Un racconto che ben ci informa dei recenti movimenti di pensiero del Sacco, dell’evoluzione del suo orientamento filosofico: “il partito preso” scacciato come un anofele, le verità precostituite come una malaria; accettare, piuttosto, che vi siano delle distanze da coprire, dure salite lungo le quali arrampicarsi, in cima alle quali il nostro Angelo immagina di trovare “il premio”. In definitiva, e un po’ banalmente, delle mete da raggiungere che sono magari intuite, mai pre-conosciute e a ben vedere, neanche mai conosciute del tutto.
C’è il processo amoroso, il motivo stilnovistico della “madonna dir vo’ voglio”, dell’assolutizzazione della donna, epperò esso appare, nella struttura del racconto, come ribaltato, o meglio ancora, come giuocato continuamente di specchi. Di tal che si confonde una donna angelicata fino al punto di farne riflesso del Divino con il Divino (una sua icona) assunto per poter essere sottoposto ad una umanizzazione che ha del prometeico (si vedrà), assunto cioè per ottenere dal Divino il distillato della Femmina.
Al di là delle implicazioni filosofico-religiose, ci pare, comunque, questa impresa, l’unica veramente erotica, e dunque esemplare unico di letteratura erotica, almeno nell’ultimo ventennio. Ad onta delle top-ten intasate da tutte le sfumature dei colori “a spirito”, erotismo balbettato dal ceto medio riflessivo, e delle astute quanto superflue (sempre in termini di reddito letterario, non certo di quel reddito più gratificante e mai abbastanza superfluo che è l’editoriale) cum-short(laddove il curatore vende per “erotico” tutta una paccottiglia che farà indrizzare l’uccello una volta, irrorare una passera un’altra mezza volta, dopodiché sarà tutto finito, manco che una sveltina; quando invece si dovrebbe rivolgere la massima attenzione, affinché la libido possa dispiegarsi, a un’esperienza caratterizzata dal massimo stress sensoriale, ovvero al soggetto che faccia del suo universo mentale il Tutto di cui l’eros abbisogna; allora sì, ne conseguirebbe il benefico e letterario effetto di una scrittura che non si esaurisce in una sola lettura; allora sì, potremmo tranquillamente escludere di essere in presenza di erotismo-patacca), Sacco mette in scena l’eterno “chiodo” che trapassa le sante carni di sempre, l’imperitura punta che, dall’origine della vita, tortura la santa carne della Storia. Un amore che, attraversando i molteplici stati della Materia, La riduce ad unità: dai “lombi in sudore” ai garretti, dalle bramate cosce alle gambe fattesi di marmo, e da questo al bronzo di una statua, dal prosaico metallo alla sua valenza ultraterrena. Un amore che, come fuoco che brucia ma non consuma, si autoalimenta di insoddisfazione, insoddisfazione per la finitezza dell’uomo; eros come eterno memento di imperfezione e limite e, al contempo, come assalto incessante alla barriera, sconfinamento, degenerazione e tracimazione nel “metafisico”. La scoperta, inevitabile, è quella dell’affratellamento conthanatos. Come inestricabilmente è sempre stato.

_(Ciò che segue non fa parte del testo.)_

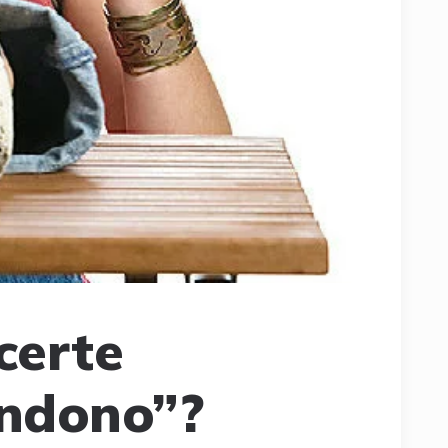
certe
endono”?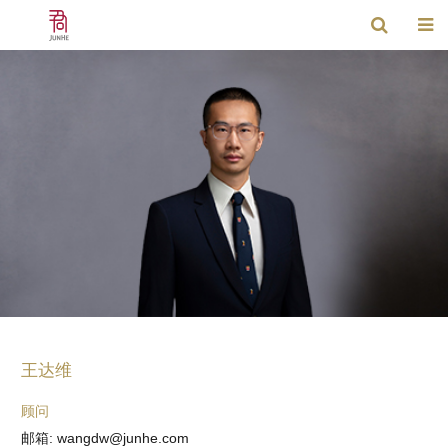
王达维
顾问
邮箱: wangdw@junhe.com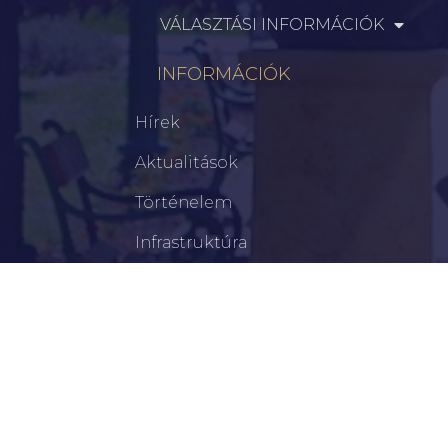
VÁLASZTÁSI INFORMÁCIÓK
INFORMÁCIÓK
Hírek
Aktualitások
Történelem
Infrastruktúra
Szervezetek
Civil Szervezetek
Hasznos Linkek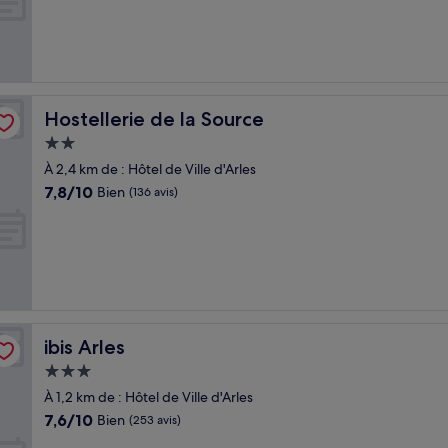
Bien,
(507 avis)
Hostellerie de la Source
Hostellerie de la Source
Hébergement
2.0 étoiles
À 2,4 km de : Hôtel de Ville d'Arles
7.8
7,8/10
Bien
(136 avis)
sur
10,
Bien,
(136 avis)
ibis Arles
ibis Arles
Hébergement
3.0 étoiles
À 1,2 km de : Hôtel de Ville d'Arles
7.6
7,6/10
Bien
(253 avis)
sur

“Lo non-poter mi turba, / com’on che pinge e sturba”.
È il vedere soggettivamente, vale a dire l’avere “visioni” di quel viso e di quel corpo, che conduce all’estasi erotica. E nella misura in cui l’estasi è contemplazione del volto di Dio, essa è anche Morte in quanto passaggio obbligato (il morire) per poter essere ammessi al cospetto di Dio.